:: Problem ::
Quote the entries below from the line containing "店舗・企業様向けに特別価格をご用意！" down through the line containing "Замовити швидко", including both of those lines. Omit the pictures.

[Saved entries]
______________________________

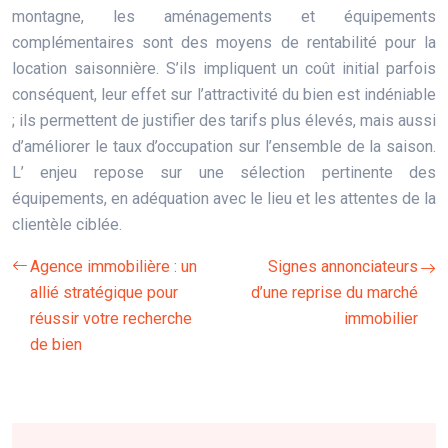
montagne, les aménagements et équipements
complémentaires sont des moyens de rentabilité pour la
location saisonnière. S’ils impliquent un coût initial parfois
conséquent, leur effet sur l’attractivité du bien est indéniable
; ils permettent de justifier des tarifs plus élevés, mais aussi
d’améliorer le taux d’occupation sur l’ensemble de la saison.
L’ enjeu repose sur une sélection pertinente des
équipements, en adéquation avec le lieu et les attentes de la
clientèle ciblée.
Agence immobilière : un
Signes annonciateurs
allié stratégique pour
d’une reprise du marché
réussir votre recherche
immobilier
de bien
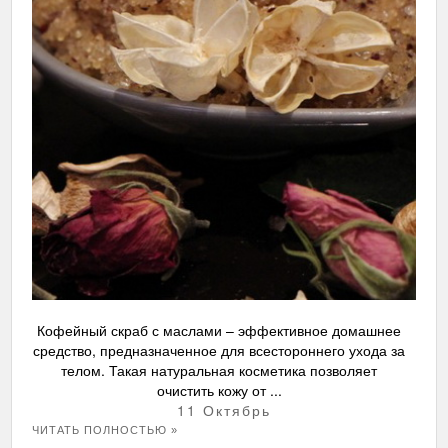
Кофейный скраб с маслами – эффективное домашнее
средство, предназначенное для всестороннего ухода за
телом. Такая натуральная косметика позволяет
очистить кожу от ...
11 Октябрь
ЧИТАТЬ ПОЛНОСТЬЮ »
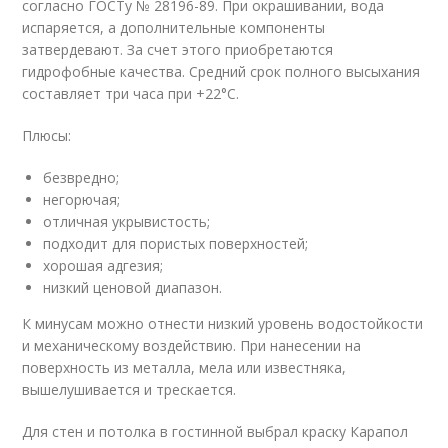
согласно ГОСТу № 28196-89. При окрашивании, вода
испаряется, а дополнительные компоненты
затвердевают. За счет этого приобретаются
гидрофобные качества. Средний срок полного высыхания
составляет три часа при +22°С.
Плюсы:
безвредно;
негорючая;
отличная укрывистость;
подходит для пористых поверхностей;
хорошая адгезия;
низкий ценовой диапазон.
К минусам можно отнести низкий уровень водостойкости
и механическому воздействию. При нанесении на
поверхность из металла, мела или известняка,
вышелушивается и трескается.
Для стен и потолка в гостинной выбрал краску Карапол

______________________________

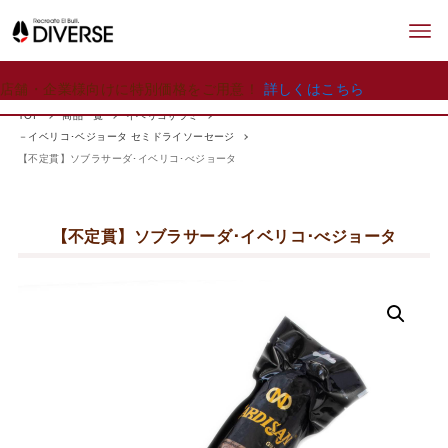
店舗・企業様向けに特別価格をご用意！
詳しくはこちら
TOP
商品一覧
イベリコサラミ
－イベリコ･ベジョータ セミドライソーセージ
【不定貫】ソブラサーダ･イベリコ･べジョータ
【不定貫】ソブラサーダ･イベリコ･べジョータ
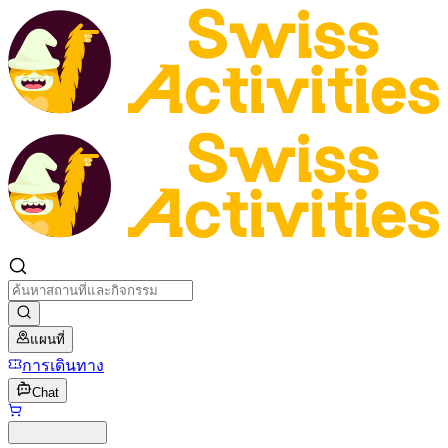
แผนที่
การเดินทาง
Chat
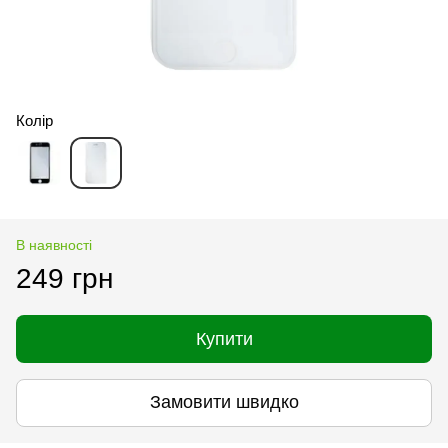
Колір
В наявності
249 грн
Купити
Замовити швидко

______________________________

:: Result of the task ::
店舗・企業様向けに特別価格をご用意！
詳しくはこちら
TOP
商品一覧
イベリコサラミ
－イベリコ･ベジョータ セミドライソーセージ
【不定貫】ソブラサーダ･イベリコ･べジョータ
【不定貫】ソブラサーダ･イベリコ･べジョータ
แผนที่
การเดินทาง
Chat
Колір
В наявності
249 грн
Купити
Замовити швидко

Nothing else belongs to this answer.